▶ **任務要求**:
1) 能否把這篇日記中以「清晨七點半」開頭的那一段改寫得更簡短,並保留主要事實?
2) 依這篇日記所記,2009/9/3上午十點多,醫師出來說明了什麼?
3) 請把這篇日記中的「也許是我們正在陪著Tracy度過難關,這種時刻會覺得彼此更加親密,鑾把手勾在我的彎臂,頭也傾了過來。」譯成英文。

▶ **閱讀節選**:
2009/9/1
我們從榮總出來,穿過振興醫院,沿著磺溪河堤走回家。六點半,天已經黑了,月亮正從烏雲邊鑽出來。後天就是十五,好亮。鑾指著月亮告訴我,手指頭馬上又縮了回去。妳還怕月娘割耳朵嗎?是啊,老祖母的魔咒很難化解。
也許是我們正在陪著Tracy度過難關,這種時刻會覺得彼此更加親密,鑾把手勾在我的彎臂,頭也傾了過來。
2009/9/2
隔壁床病人開刀回來,臉色蒼白,護士交代她要做的幾個動作也懶得做。Tracy特別鄭重地交代鑾:明天我開刀出來,記得幫我打理一下抹抹面霜,看起來很難看的時候提醒我一下…。
我在旁邊聽著,看她臉上還充滿燦爛的笑容。讓我想起傅柯對生命的看法,他非常著迷斯多葛學派的審美信念,他們把生命也看成一種藝術品素材,去雕塑它。
2009/9/3
清晨七點半,目送Tracy進入開刀房,腦中出現剛才那道的彩虹。我告訴Tracy在路上看彩虹時,她微凸的眼睛張大得像蜥蝪那樣,我感覺得到彩虹正在鑽進她的腦子裏,現在彩虹可以跟著她進入開刀房…。
十點多,醫師出來說明開刀順利完成,即將轉入恢復室。下午一點多,回到病房。我直到五點多才回到病房看她,她正在跟疼痛博鬥,但是又顯得氣力微弱。

[元素框標註]
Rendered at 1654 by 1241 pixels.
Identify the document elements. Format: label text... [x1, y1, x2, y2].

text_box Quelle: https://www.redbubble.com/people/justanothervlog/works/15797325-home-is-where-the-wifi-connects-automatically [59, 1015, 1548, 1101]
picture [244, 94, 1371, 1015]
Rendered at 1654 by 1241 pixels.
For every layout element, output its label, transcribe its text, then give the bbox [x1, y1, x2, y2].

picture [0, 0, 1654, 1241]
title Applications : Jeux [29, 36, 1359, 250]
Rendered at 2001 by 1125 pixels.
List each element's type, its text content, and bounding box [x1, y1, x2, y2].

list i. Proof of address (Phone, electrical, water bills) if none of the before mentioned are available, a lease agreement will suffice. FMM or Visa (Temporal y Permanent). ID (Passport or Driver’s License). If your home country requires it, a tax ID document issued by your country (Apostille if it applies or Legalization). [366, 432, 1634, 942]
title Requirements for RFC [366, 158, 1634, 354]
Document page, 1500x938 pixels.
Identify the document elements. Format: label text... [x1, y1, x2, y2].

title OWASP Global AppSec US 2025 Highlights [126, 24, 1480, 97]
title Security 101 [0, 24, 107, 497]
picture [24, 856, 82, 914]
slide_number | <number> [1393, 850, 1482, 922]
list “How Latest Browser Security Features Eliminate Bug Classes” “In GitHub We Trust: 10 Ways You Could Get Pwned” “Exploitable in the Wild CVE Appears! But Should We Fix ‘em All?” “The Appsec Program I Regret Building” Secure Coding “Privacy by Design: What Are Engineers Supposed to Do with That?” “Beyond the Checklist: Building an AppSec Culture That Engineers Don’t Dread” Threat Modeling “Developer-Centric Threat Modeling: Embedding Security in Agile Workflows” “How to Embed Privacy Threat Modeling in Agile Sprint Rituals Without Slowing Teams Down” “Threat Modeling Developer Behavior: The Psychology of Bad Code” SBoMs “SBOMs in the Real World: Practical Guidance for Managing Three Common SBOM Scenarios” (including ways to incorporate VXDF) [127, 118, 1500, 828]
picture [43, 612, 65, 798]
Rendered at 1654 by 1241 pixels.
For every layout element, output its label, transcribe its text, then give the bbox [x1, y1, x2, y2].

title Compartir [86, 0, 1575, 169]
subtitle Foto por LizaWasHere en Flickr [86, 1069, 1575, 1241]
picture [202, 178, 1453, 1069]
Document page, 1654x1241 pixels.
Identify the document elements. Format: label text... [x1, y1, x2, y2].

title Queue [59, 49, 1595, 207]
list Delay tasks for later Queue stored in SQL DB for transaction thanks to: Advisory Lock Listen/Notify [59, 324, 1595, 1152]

▶ **解答列表**:
1) 清晨七點半,我目送Tracy進入開刀房,想起剛才看到的彩虹。我在路上跟她說起彩虹時,她微凸的眼睛睜得像蜥蜴一樣大。我感覺彩虹正鑽進她的腦子裏,能跟著她進入開刀房。

2) 開刀順利完成,即將轉入恢復室。

3) Perhaps it was because we were helping Tracy through a hard time; at moments like this we feel even closer to each other. Luan hooked her hand into the crook of my arm and leaned her head toward me.